Vivere ai piedi della Croce
Suor Cyrene, all'epoca Provinciale per l'Italia delle Missionarie della Carità, cinque anni fa raccontava in esclusiva per la nostra emittente - al microfono di Antonella Palermo - come stava vivendo la sua comunità la drammatica vicenda, che ricordava anche il martirio di altre tre suore nello Yemen, nel 1998.

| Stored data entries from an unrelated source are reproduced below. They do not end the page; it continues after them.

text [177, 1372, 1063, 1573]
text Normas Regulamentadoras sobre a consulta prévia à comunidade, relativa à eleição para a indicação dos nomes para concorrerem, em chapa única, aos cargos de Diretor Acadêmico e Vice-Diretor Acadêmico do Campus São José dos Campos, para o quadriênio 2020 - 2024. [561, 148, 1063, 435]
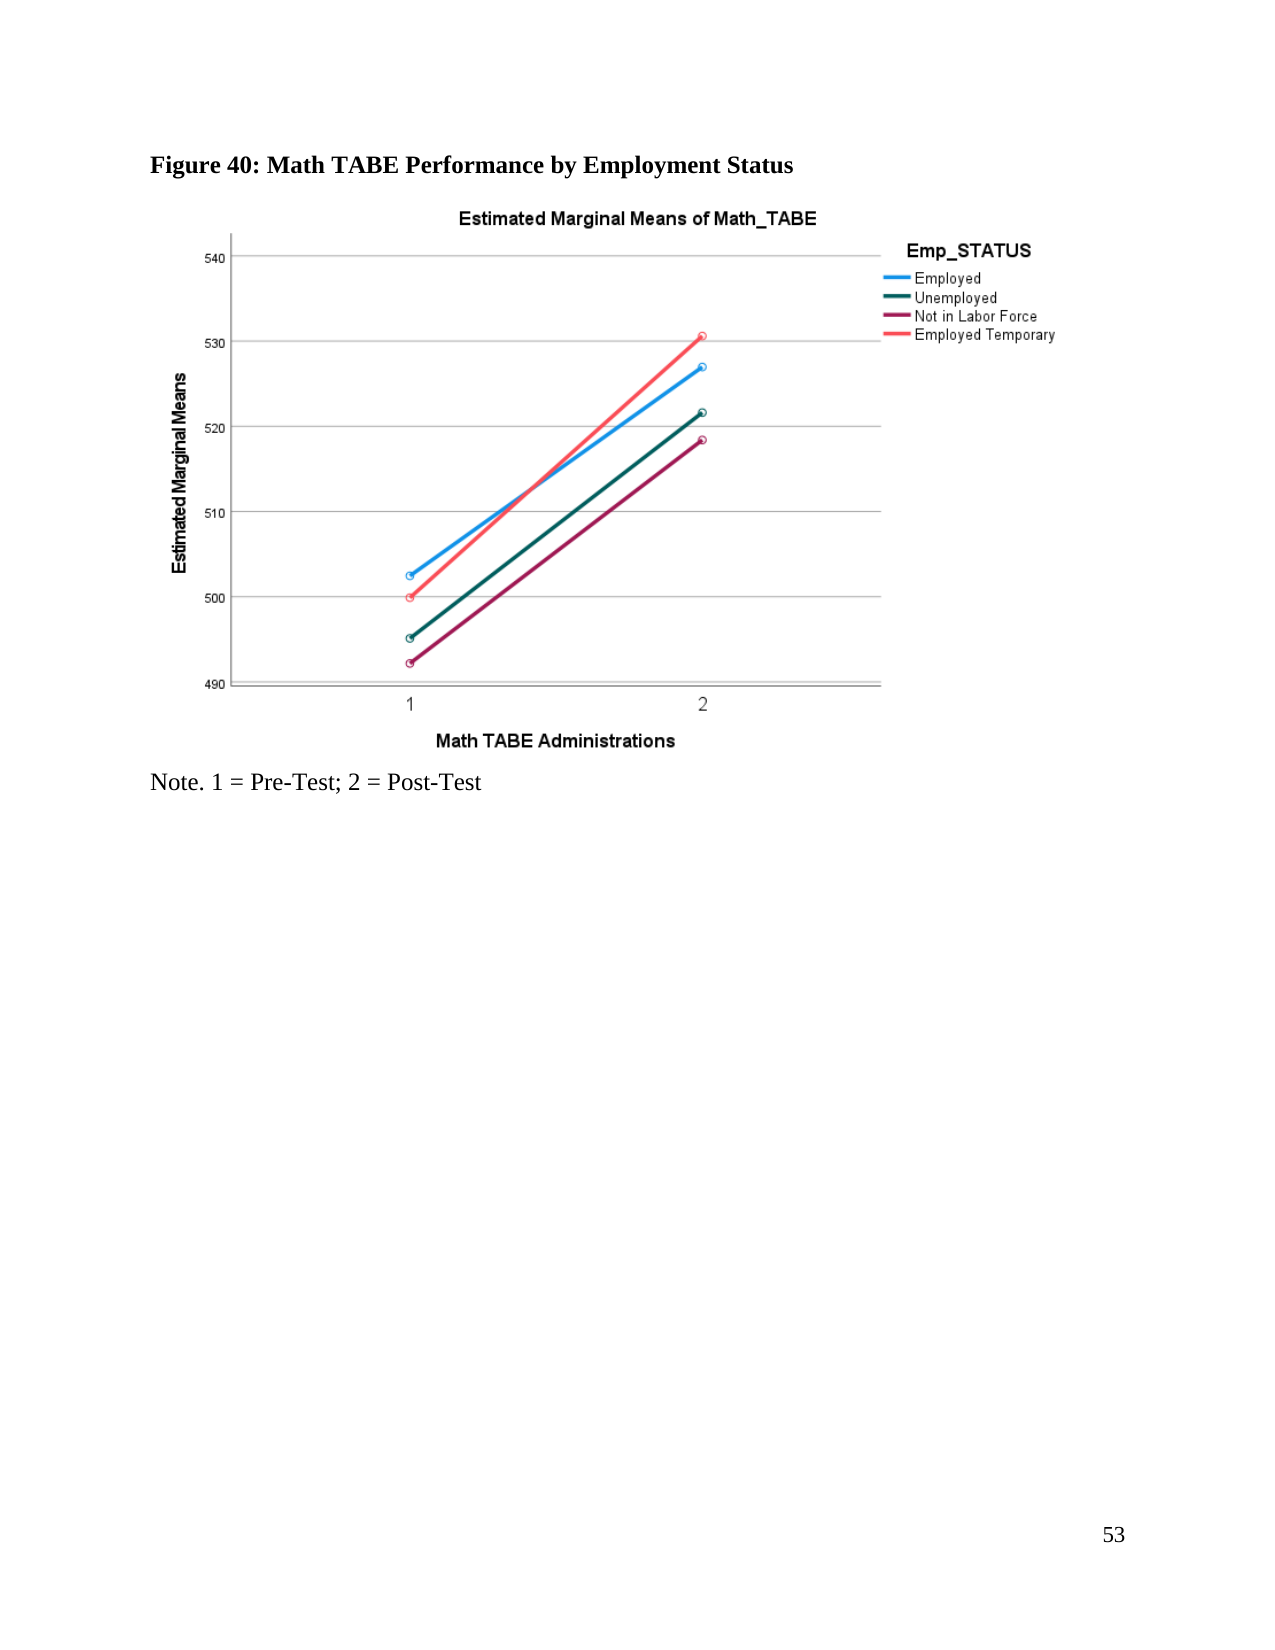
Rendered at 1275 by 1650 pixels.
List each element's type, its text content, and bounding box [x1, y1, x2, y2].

text Figure 40: Math TABE Performance by Employment Status [150, 150, 1125, 179]
text Note. 1 = Pre-Test; 2 = Post-Test [150, 767, 1125, 795]
picture [150, 193, 1125, 767]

"Stiamo vivendo nella speranza che tutto questo sia un seme per una vita nuova, per un amore più grande. "Come Missionarie della Carità – diceva - offriamo la nostra vita a Dio per i più poveri tra i poveri. Madre Teresa direbbe: “Sono Gesù per noi” e i loro occhi sofferenti sono lo sguardo di Cristo che sulla Croce grida: “Ho sete! Ho sete del tuo amore”. Quindi le suore avevano già offerto la loro vita. E allo stesso tempo essere ai piedi della Croce con Maria, assistere Gesù che è in agonia. E questo è stato anche il motivo per cui le suore sono rimaste lì, ad Aden, a servire i poveri, nel nascondimento, nel silenzio… Una vita quotidiana fatta di piccole cose: questo è vivere ai piedi della Croce. Anche durante i bombardamenti di questi ultimi mesi, le suore erano ben consapevoli che stavano rischiando la loro vita. E poi dobbiamo parlare dei collaboratori: di quelle persone che sono state uccise e hanno lasciato le loro famiglie".
Aiuti insufficienti
La Conferenza dei donatori convocata lunedì scorso in modalità virtuale per aiutare lo Yemen ha promesso fondi per 1,7 miliardi di dollari, meno della metà di quanto necessario per arginare una devastante carestia. Un risultato definito "deludente" dal segretario generale dell'Onu Antonio Guterres che aveva lanciato un appello per 3,85 miliardi di dollari in aiuti urgenti. In questi giorni cresce, inoltre, la preoccupazione per i civili in fuga dalla regione di Marib, dove si intensificano gli scontri. L'Unhcr, l'Agenzia Onu per i rifugiati, chiede che sia garantito un corridoio sicuro per quanti stanno fuggendo. Sono quasi un milione gli yemeniti che hanno trovato rifugio in quest’area considerata sicura, ma i cui campi sono sovraffollati.